Dalam proses integrasi, di mana seseorang harus mempelajari nilai-nilai, perilaku yang diharapkan, serta pengetahuan sosial yang diperlukan guna menjalankan peran yang ditugaskan, manajer lini memiliki tanggung jawab untuk bertindak sebagai wakil dari perusahaan untuk mengubah ‘outsider’ menjadi ‘insider’, memberi masukan penyusunan program orientasi, terlibat dalam pelaksanaan program orientasi (sebagai coach, mentor, trainer), melakukan penilaian kinerja masa percobaan, serta ikut mengambil keputusan kelulusan kandidat.

Para manajer lini dalam sebuah organisasi juga harus turut serta dalam proses pengembangan SDM dalam organisasi, yang berdasarkan beberapa hasil penelitian terbukti membawa serangkaian manfaat. Diantaranya adalah mendorong terciptanya lingkungan kerja yang kondusif bagi pembelajaran, yang mensyaratkan hadirnya perilaku positif. Seorang manajer lini diharapkan dapat mendorong karyawannya untuk bertanggungjawab terhadap bagaimana mereka mengelola proses pembelajaran mereka sendiri.

Manfaat lainnya berkaitan dengan masalah pengetahuan dan kompetensi seputar manajemen SDM, dua hal yang biasanya memang kurang dimiliki oleh para manajer lini. Keterlibatan manajer lini yang lebih besar dalam pengembangan SDM memungkinkan terwujudnya pengembangan dan transformasi bagi para manajer lini itu sendiri sehingga mereka akan lebih berkompeten dalam memanajemeni orang lain.

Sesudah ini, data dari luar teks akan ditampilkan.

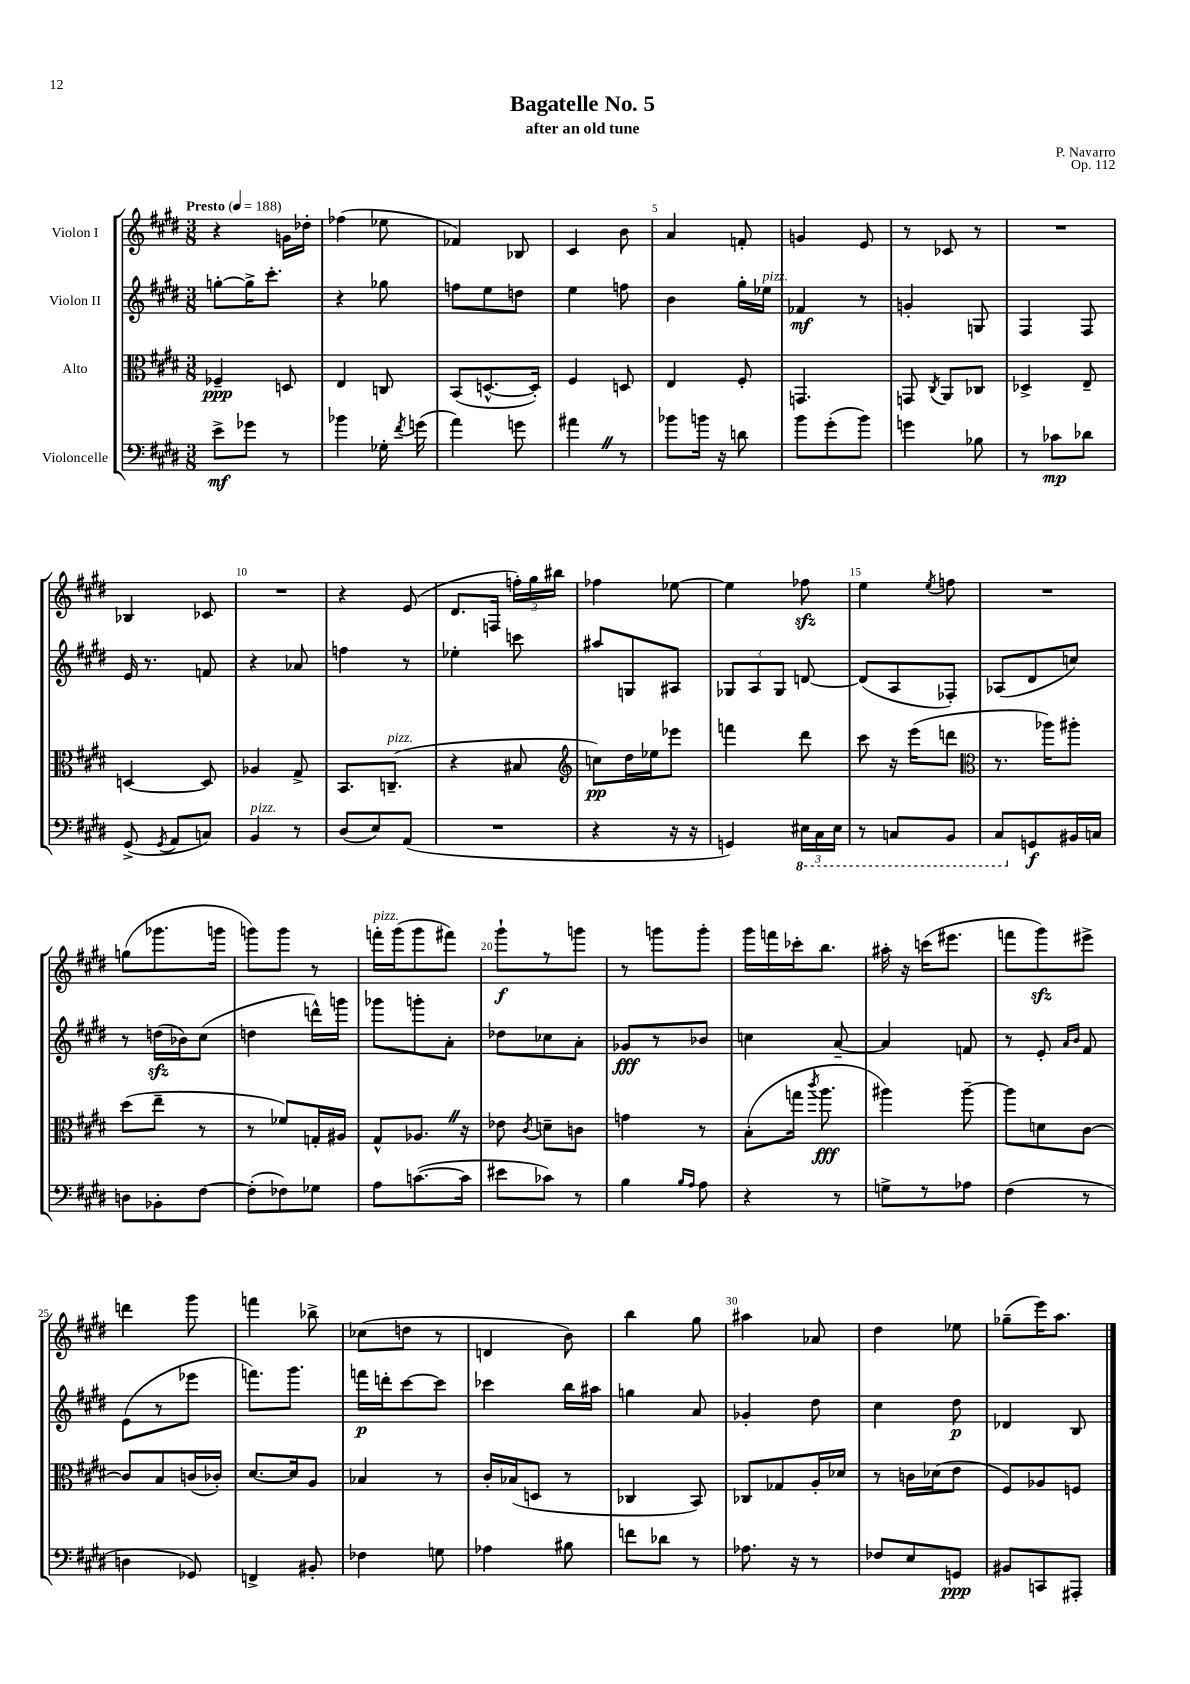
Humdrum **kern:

Keterlibatan para manajer lini dalam proses pengembangan SDM dalam departemen yang dipimpinnya, menurut Gibb dan MacNeil, juga diharapkan dapat mempersempit kesenjangan antara kinerja individual dan organisasi. Daripada para staf SDM, para manajer lini dalam sebuah organisasi biasanya lebih memahami konteks bisnis dan kebutuhan pembelajaran baik bagi individu maupun departemen yang dipimpinnya.

Adapun peran yang dapat dimainkan oleh para manajer lini terhadap pengembangan SDM, menurut analisis beberapa orang pakar adalah melakukan diskusi secara berkala menyangkut kinerja serta kebutuhan pengembangan dan pembelajaran bagi para bawahan, menjalin kemitraan dengan spesialis SDM seputar isu strategis SDM, menunjukkan ketertarikan dan dukungan bagi pembelajaran bagi orang-orang yang dipimpinnya, memberikan pelatihan terhadap para bawahannya, serta secara aktif berpartisipasi dalam proses pengembangan strategi SDM.

Kerja sama yang harmonis antara manajer SDM dan manajer lini dalam sebuah organisasi menjadi kunci bagi tercapainya tujuan strategi SDM yang telah ditetapkan, yang merupakan salah satu faktor penentu bagi kesuksesan sebuah organisasi.